Start of Text for analysis
Constituency details
- Country: India
- Region: Central India
- State: Chhattisgarh
- District: Raipur
- Lok Sabha constituency: Raipur
- Established: 2008
- Total electors: 202,204
- Reservation: None

Member of Legislative Assembly
- 6th Chhattisgarh Legislative Assembly
- Incumbent Purandar Mishra
- Party: Bharatiya Janata Party
- Elected year: 2023

= Raipur City North Assembly constituency =

Legislative Assembly constituency in Chhattisgarh State, India

Raipur City North also known as Raipur Nagar Uttar Legislative Assembly constituency is one of the 90 Legislative Assembly constituencies of Chhattisgarh state in India. The seat was formed after the passing of the Delimitation of Parliamentary & Assembly Constituencies Order - 2008. It is part of Raipur district.
End of Text for analysis
**About this task:**
Copy out word for word the part of the Raipur City North constituency text above, beginning at the words "Member of Legislative" and stopping after "of Raipur district.".
Start of Information given
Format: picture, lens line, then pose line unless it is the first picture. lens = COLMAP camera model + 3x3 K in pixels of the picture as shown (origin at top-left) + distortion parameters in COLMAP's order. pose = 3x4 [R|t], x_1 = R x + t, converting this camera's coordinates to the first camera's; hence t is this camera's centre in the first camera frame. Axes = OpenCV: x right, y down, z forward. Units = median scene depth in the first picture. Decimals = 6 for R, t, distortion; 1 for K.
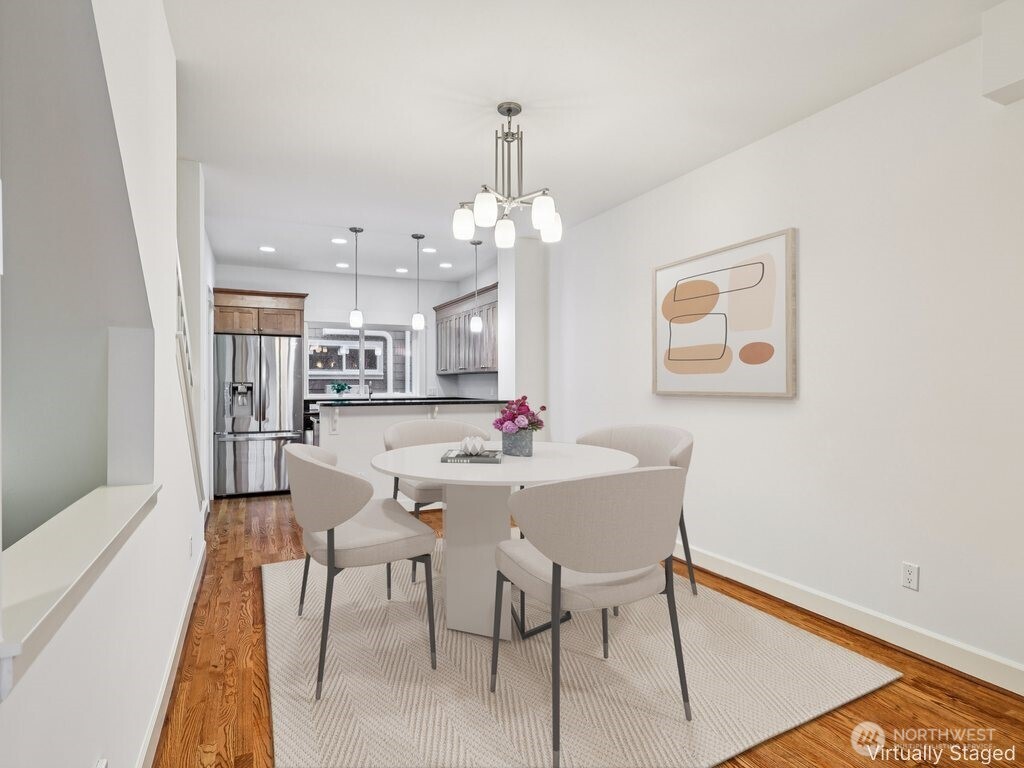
lens RADIAL K [[576.6, 0, 515.6], [0, 576.6, 375.5], [0, 0, 1]] dist [0.005030, -0.000332]
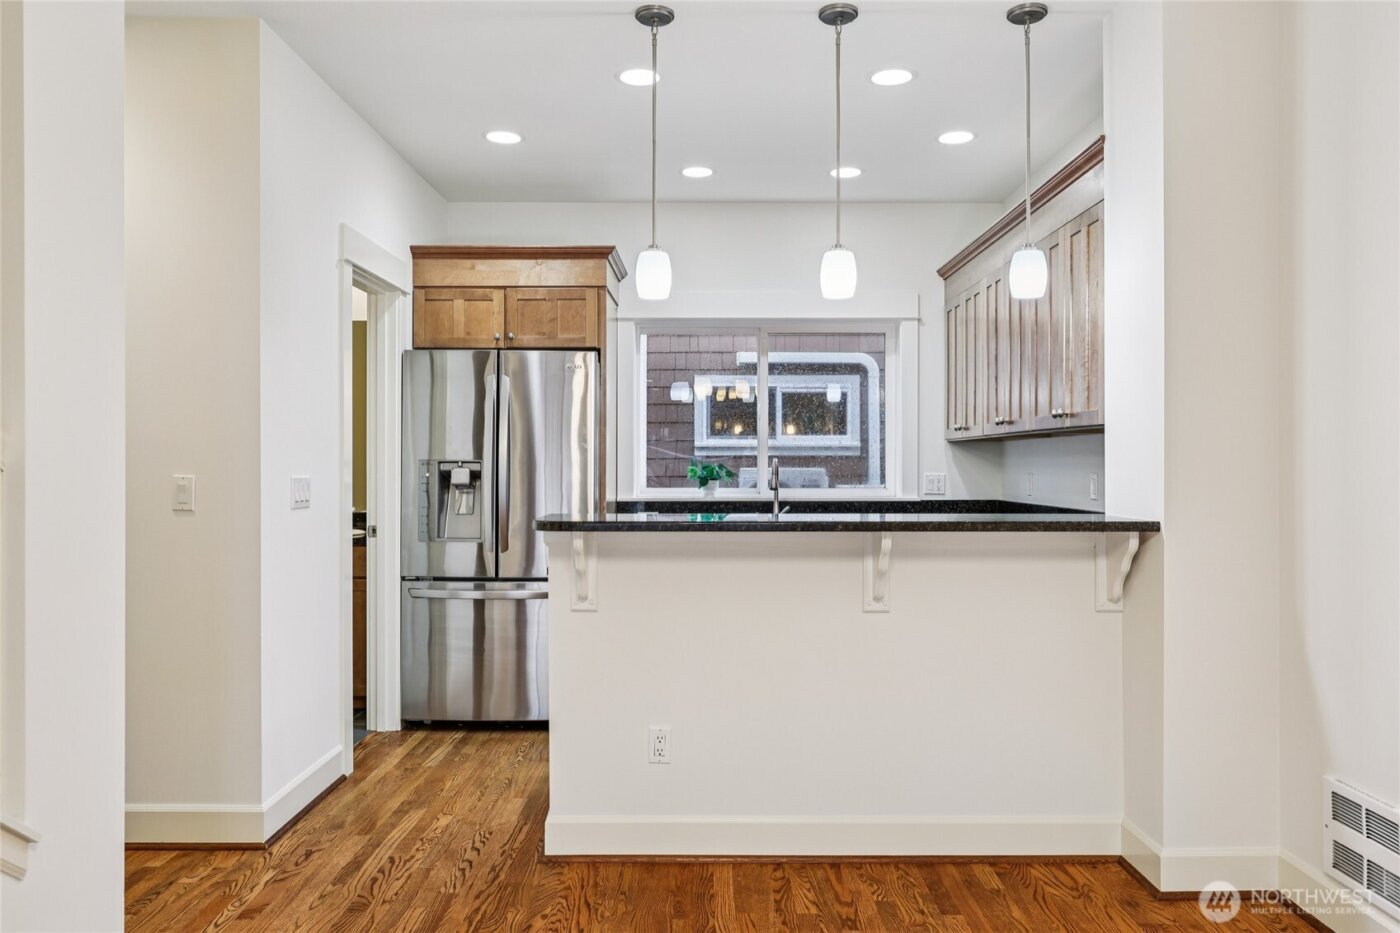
lens RADIAL K [[1008.4, 0, 701.0], [0, 1008.4, 456.4], [0, 0, 1]] dist [-0.006354, -0.001782]
pose [[0.904973, -0.002365, -0.425462, 0.003364], [0.004484, 0.999982, 0.003979, 0.006233], [0.425445, -0.005509, 0.904968, 0.378446]]
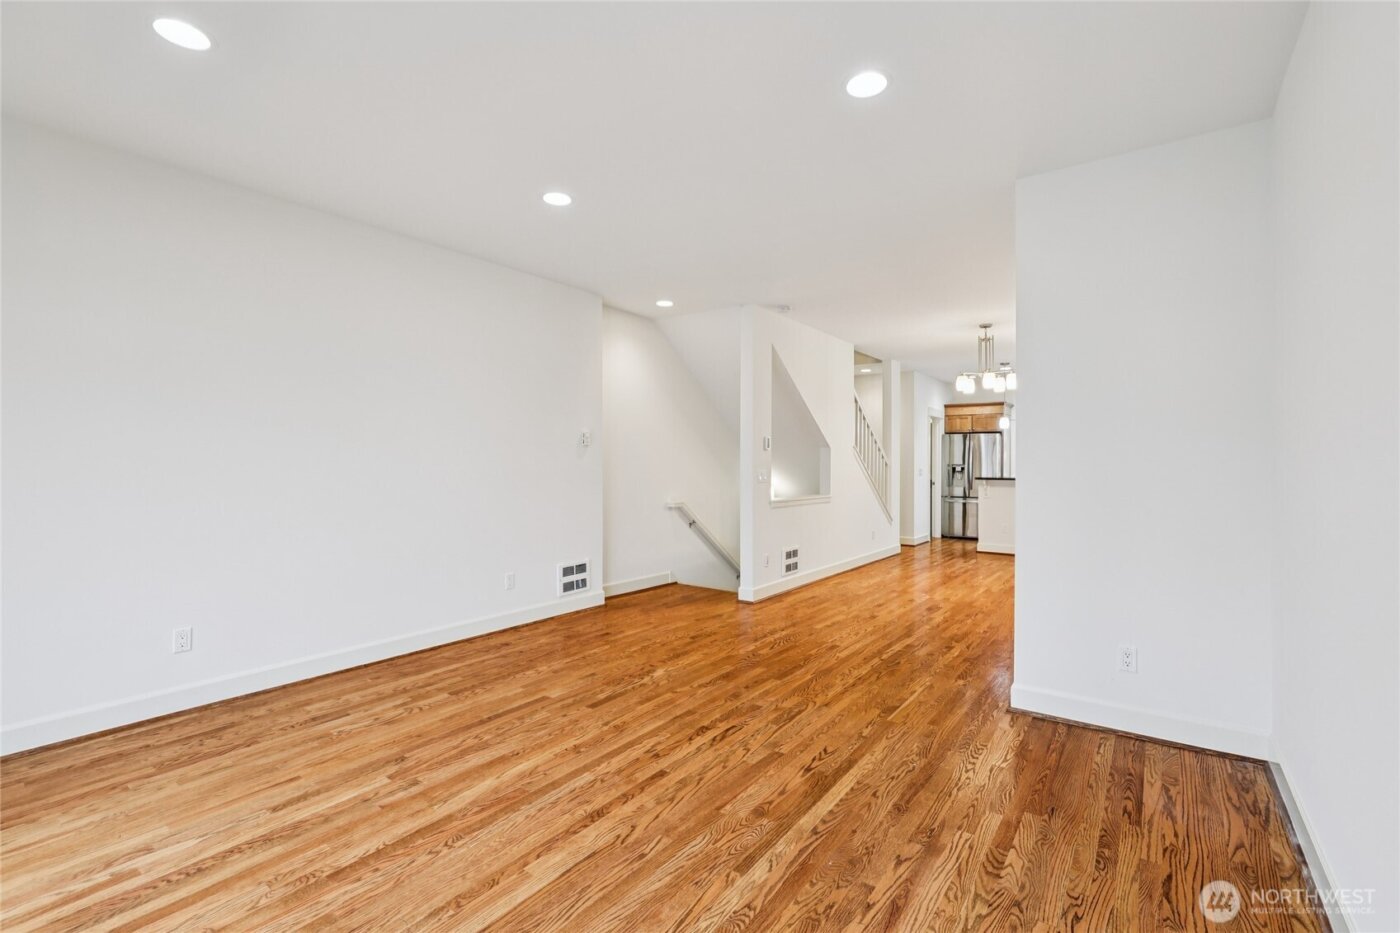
lens RADIAL K [[624.6, 0, 704.7], [0, 624.6, 463.5], [0, 0, 1]] dist [-0.002308, 0.000143]
pose [[0.490108, 0.002438, -0.871658, 0.616485], [0.006769, 0.999955, 0.006603, -0.006196], [0.871636, -0.009137, 0.490069, -0.392831]]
End of Information given
**Solution for this task:**
Member of Legislative Assembly
- 6th Chhattisgarh Legislative Assembly
- Incumbent Purandar Mishra
- Party: Bharatiya Janata Party
- Elected year: 2023

= Raipur City North Assembly constituency =

Legislative Assembly constituency in Chhattisgarh State, India

Raipur City North also known as Raipur Nagar Uttar Legislative Assembly constituency is one of the 90 Legislative Assembly constituencies of Chhattisgarh state in India. The seat was formed after the passing of the Delimitation of Parliamentary & Assembly Constituencies Order - 2008. It is part of Raipur district.